An 1860 house in Centerport said by its owner to have once been owned by a sea captain is on the market for $899,000.
The original front of the house, which faces Centerport Harbor, became the back of the house when the road was moved to the opposite side of the home at the turn of the 20th century, says homeowner William Perks.
The Perks family, in addition to building an extension that added an attached garage and bedroom, enclosed the porch off what is now the rear of the home to create a 28-by-10.5-foot three-seasons room with water views. Below that is an open porch from which Perks says the family enjoys Fourth of July fireworks shows put on by the Crescent Beach Club in Bayville.
The two-bedroom, 2-1/2-bathroom Colonial, represented by Tim Cavanagh of Douglas Elliman Real Estate, is on a .18-acre lot and includes 58 feet of waterfront. Along the bulkhead is a rock wall that Perks says his father, Oran, created from rocks he collected while traveling. `
“He took rocks from all over,” Perks says of his father, saying the roughly 25-foot-long wall includes finds from Arizona, Nova Scotia, his dad’s hometown in Illinois and many other locations.
Perks’ parents, who he says purchased the house in the 1940s, converted the home’s original kitchen, now at the front of the house, into a parlor with a bow window. A bedroom off the formal dining room became the current kitchen, which includes stainless steel appliances. The main level also includes the living room, an office and a full bathroom.
The finished walkout basement, with exposed brick and wood, features a speakeasy-style bar, wood stove and full bathroom. The room, Perks says, was his father’s man cave.

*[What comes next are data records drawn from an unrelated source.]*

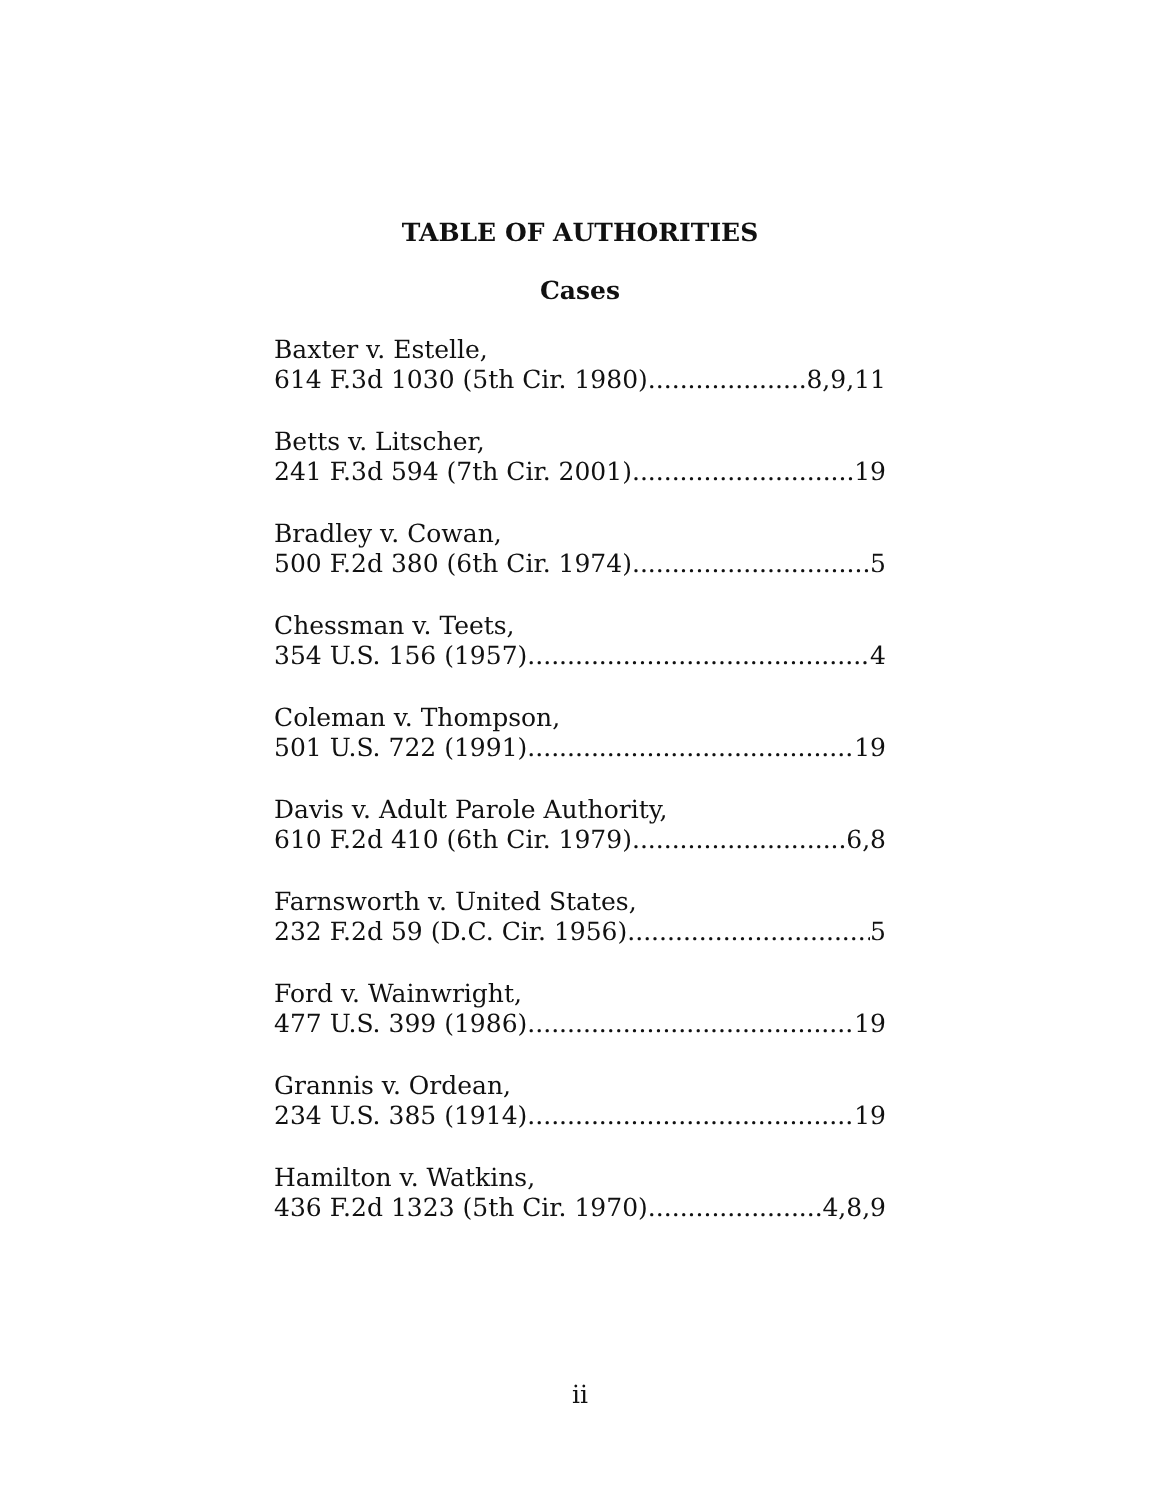TABLE OF AUTHORITIES
Cases
Baxter v. Estelle,
614 F.3d 1030 (5th Cir. 1980) 8,9,11
Betts v. Litscher,
241 F.3d 594 (7th Cir. 2001) 19
Bradley v. Cowan,
500 F.2d 380 (6th Cir. 1974) 5
Chessman v. Teets,
354 U.S. 156 (1957) 4
Coleman v. Thompson,
501 U.S. 722 (1991) 19
Davis v. Adult Parole Authority,
610 F.2d 410 (6th Cir. 1979) 6,8
Farnsworth v. United States,
232 F.2d 59 (D.C. Cir. 1956) 5
Ford v. Wainwright,
477 U.S. 399 (1986) 19
Grannis v. Ordean,
234 U.S. 385 (1914) 19
Hamilton v. Watkins,
436 F.2d 1323 (5th Cir. 1970) 4,8,9
ii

In a story about the house in 1982, Newsday reported that Oran and Bernice — a descendant of the Townsend family, one of the founding families of Oyster Bay — paid $6,800 for the house and preserved the traditions of the Victorian home. “Scores of visitors inspected the Perks home on a recent tour of notable, vintage houses conducted by the Greenlawn-Centerport Historical Society,” the story said.